The Coalition of Immokalee Workers partnered with UF students to protest Wendy’s because the international company has not signed into the coalition’s Fair Food Program, which assures more than 35,000 migrant farm workers protection from exploitation and abuse.
The coalition is from Immokalee, Florida, near Naples, and represents tomato farmers who supply Wendy’s restaurants across the nation, said coalition volunteer Billy Hackett, a 21-year-old UF political science and international studies junior.
On March 8, the Gainesville City Commission passed a resolution that supported the movement’s call to have UF cut ties with Wendy’s.
Here are three things to know about the movement and Wendy’s on campus:
1. University administration said it is not encouraging the negative treatment of workers because a different company provides its produce.
The produce for the Wendy’s on campus is supplied by Aramark, which provides food for Gator Dining, said Margot Winick, a UF spokesperson. The company uses a different supply chain for its tomatoes that is not connected to what franchised Wendy’s restaurants use.
Aramark also signed the coalition’s Fair Food Agreement in 2010, Winick said.
However, Hackett said it’s important to acknowledge that UF misses the point.
“While the tomatoes on campus may be ‘fair,’ there are much bigger issues at scale,” Hackett said. “The Wendy’s corporation continues to profit off of the tie that it has with the university.”
2. The march is the final stop on a nationwide tour to bring awareness to issues of migrant workers.
Dubbed “The 4 for Fair Food Tour,” the march has been brought to universities like the University of North Carolina at Chapel Hill, Ohio State University and the University of Michigan, Hackett said. The final stop was Gainesville, just a four-hour drive from Immokalee where the movement began.
3. The Immokalee community first began the Fair Food Program in 2011.

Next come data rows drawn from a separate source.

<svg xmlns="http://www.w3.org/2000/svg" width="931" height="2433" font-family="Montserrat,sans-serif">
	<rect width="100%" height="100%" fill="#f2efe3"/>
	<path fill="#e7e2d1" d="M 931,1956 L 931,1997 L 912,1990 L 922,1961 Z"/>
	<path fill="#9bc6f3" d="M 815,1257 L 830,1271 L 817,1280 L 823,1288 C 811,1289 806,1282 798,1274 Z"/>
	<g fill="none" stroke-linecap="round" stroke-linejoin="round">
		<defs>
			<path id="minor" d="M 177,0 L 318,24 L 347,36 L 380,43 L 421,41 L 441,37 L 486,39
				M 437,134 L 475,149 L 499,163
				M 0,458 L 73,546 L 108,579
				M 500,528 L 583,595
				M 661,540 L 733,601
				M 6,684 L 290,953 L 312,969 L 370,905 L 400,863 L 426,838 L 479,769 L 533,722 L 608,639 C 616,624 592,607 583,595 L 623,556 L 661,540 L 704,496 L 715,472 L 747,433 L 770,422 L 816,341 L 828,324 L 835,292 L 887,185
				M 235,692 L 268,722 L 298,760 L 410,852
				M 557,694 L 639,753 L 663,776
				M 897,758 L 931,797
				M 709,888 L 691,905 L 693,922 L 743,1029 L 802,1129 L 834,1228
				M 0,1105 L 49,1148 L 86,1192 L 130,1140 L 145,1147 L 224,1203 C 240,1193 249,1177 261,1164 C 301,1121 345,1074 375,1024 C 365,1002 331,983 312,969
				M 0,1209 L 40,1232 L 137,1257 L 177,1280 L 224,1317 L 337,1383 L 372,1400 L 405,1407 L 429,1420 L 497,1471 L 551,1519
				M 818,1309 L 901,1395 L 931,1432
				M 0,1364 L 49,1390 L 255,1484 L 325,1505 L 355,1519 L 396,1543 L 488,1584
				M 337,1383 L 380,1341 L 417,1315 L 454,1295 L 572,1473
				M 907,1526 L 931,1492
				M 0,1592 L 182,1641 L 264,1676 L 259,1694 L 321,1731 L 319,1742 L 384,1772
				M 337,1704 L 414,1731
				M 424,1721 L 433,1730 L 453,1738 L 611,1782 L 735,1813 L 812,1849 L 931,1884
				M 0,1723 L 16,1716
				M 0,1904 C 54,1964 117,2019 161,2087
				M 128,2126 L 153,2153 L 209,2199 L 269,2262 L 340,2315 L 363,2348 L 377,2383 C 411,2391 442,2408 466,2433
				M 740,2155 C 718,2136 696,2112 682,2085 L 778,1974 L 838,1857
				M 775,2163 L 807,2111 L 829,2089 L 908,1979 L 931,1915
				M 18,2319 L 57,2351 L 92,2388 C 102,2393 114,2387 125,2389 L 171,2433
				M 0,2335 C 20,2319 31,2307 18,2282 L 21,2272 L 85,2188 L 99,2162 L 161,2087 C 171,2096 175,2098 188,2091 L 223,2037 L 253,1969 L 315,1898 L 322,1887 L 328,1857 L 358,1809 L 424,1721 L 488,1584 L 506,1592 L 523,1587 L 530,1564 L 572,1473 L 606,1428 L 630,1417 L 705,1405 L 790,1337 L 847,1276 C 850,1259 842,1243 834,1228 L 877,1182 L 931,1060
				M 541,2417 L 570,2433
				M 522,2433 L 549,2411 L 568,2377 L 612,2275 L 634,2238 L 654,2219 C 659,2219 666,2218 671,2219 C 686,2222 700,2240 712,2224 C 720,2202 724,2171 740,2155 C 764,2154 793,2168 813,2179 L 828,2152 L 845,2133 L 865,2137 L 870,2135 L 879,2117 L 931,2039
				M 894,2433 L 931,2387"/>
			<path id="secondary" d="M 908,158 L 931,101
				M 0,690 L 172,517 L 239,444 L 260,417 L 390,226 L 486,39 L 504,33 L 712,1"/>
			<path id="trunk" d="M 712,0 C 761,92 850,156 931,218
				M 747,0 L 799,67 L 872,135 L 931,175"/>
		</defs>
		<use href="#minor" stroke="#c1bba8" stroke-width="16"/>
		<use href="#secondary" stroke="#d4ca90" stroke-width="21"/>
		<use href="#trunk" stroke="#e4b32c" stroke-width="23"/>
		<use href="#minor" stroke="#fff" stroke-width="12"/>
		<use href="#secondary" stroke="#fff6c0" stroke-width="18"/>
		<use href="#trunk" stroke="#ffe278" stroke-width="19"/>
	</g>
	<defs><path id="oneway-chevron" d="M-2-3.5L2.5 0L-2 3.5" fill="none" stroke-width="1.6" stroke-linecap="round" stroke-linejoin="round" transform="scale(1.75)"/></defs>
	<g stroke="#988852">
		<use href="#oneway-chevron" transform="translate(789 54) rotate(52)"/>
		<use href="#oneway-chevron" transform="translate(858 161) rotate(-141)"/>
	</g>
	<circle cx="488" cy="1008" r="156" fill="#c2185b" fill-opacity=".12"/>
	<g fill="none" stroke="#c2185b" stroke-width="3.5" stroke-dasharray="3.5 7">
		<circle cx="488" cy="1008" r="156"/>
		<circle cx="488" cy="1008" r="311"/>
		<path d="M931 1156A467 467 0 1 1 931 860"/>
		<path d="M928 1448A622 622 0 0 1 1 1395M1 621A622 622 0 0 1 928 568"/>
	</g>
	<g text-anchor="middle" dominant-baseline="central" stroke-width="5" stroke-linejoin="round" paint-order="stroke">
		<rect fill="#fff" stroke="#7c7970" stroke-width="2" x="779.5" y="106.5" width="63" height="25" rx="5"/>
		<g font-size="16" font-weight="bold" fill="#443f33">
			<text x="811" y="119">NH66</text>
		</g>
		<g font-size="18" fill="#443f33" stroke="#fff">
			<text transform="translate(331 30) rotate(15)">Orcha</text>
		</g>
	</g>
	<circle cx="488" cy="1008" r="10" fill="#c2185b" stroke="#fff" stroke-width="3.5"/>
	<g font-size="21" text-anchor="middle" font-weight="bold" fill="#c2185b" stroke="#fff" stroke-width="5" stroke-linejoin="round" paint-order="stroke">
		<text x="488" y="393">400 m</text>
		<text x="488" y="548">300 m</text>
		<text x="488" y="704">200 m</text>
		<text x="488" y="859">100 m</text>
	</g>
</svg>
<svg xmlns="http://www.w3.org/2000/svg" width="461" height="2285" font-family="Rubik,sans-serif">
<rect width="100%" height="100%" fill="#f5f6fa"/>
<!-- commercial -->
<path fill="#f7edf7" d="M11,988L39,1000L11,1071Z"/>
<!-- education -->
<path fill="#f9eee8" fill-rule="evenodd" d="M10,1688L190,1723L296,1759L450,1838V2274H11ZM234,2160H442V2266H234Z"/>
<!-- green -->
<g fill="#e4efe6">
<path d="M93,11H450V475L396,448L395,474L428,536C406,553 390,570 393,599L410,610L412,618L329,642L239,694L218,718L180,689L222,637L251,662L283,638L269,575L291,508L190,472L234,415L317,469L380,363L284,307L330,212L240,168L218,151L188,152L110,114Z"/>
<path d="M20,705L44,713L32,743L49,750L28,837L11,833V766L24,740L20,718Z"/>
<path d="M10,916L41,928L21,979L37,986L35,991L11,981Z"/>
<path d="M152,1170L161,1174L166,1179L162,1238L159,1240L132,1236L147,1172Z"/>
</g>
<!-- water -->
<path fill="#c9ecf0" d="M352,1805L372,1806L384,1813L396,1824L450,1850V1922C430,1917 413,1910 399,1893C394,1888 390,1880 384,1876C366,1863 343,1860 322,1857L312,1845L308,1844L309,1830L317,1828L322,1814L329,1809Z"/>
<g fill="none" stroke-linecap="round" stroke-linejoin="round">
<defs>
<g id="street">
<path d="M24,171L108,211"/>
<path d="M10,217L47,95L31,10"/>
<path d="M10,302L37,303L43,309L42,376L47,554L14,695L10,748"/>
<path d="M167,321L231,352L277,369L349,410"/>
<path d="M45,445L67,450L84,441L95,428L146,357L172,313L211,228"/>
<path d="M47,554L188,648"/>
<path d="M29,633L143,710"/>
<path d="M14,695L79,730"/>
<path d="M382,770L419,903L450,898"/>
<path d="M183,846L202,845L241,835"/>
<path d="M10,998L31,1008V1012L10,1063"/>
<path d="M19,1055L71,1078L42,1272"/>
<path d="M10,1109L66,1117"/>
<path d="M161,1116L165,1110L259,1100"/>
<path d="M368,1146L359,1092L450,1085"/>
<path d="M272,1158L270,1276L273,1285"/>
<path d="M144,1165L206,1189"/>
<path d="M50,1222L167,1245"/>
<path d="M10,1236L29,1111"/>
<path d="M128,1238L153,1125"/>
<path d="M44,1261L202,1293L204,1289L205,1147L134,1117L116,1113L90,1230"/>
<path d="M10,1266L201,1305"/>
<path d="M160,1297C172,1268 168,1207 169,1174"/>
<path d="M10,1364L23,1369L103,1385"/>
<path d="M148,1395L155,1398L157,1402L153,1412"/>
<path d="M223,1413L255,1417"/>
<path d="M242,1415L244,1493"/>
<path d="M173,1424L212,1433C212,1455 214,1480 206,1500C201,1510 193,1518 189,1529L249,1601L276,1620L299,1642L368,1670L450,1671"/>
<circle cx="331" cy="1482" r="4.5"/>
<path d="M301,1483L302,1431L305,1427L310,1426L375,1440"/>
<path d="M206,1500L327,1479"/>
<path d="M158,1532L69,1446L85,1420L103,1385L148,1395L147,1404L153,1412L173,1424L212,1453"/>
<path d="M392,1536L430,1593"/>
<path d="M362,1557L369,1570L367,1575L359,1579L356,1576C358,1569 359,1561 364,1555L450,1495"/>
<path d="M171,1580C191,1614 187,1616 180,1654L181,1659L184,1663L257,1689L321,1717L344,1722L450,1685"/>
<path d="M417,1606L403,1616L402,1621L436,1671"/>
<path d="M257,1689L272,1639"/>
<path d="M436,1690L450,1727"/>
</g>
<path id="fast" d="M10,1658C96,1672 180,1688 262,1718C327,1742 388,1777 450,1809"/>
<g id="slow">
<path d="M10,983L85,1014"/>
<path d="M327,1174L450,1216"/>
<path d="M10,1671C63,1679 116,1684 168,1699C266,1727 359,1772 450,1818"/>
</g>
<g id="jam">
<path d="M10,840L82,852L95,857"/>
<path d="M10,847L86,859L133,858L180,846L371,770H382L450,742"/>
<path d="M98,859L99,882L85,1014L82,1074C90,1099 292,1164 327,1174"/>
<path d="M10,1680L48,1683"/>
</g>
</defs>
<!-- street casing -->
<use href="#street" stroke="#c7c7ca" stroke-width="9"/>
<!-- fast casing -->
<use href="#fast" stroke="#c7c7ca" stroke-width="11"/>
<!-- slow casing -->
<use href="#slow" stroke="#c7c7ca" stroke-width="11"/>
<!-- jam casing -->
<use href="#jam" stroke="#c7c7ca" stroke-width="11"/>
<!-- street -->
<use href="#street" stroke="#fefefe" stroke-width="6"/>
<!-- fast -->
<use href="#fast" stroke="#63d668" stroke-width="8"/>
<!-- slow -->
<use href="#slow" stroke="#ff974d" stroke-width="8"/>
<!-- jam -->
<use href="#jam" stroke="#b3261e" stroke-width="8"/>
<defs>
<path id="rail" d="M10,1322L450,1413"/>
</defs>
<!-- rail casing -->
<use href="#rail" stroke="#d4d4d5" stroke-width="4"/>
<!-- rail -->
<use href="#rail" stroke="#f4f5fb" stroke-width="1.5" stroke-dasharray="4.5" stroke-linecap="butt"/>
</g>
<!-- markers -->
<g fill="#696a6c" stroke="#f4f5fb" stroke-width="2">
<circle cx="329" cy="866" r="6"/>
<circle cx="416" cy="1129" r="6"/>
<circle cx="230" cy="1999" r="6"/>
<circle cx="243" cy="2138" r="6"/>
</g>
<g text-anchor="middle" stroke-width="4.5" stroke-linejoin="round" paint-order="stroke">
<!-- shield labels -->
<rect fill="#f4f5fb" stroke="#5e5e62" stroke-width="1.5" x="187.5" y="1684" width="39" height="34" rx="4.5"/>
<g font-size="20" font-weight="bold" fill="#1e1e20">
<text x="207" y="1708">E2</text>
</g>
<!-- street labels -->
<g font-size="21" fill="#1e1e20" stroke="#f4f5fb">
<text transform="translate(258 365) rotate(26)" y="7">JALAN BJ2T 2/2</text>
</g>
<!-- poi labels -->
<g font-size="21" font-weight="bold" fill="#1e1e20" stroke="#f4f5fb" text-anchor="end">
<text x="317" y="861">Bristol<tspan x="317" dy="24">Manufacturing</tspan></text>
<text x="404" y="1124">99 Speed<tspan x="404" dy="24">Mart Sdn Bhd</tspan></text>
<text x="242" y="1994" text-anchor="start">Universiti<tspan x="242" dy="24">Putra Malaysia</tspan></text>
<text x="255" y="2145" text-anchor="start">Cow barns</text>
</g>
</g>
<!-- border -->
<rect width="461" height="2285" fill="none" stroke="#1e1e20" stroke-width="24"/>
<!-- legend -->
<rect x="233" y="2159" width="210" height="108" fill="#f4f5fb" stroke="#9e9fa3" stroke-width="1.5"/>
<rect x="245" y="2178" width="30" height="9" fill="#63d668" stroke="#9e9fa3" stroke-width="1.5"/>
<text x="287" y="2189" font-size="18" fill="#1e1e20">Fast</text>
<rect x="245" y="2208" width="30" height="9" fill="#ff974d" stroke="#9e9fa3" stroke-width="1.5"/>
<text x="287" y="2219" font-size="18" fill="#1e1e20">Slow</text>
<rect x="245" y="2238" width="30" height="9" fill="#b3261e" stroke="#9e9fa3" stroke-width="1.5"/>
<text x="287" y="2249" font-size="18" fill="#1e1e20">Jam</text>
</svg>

Nelly Rodriguez, a Mexican-born migrant worker, has been working the Immokalee tomato fields for more than 15 years.
She was part of the group of farm workers who started the Fair Food Program in 2011, she said. Immokalee tomato fields had been known in the country as “ground zero,” she said.
Rodriguez said several human rights violations take place every day and workers are deprived of water, shade and breaks. She also said 4 in 5 farmworker women are sexually assaulted.
Students, organizers and Immokalee workers marched through campus from Norman Field to Tigert Hall Thursday to urge UF to remove the Wendy’s from campus.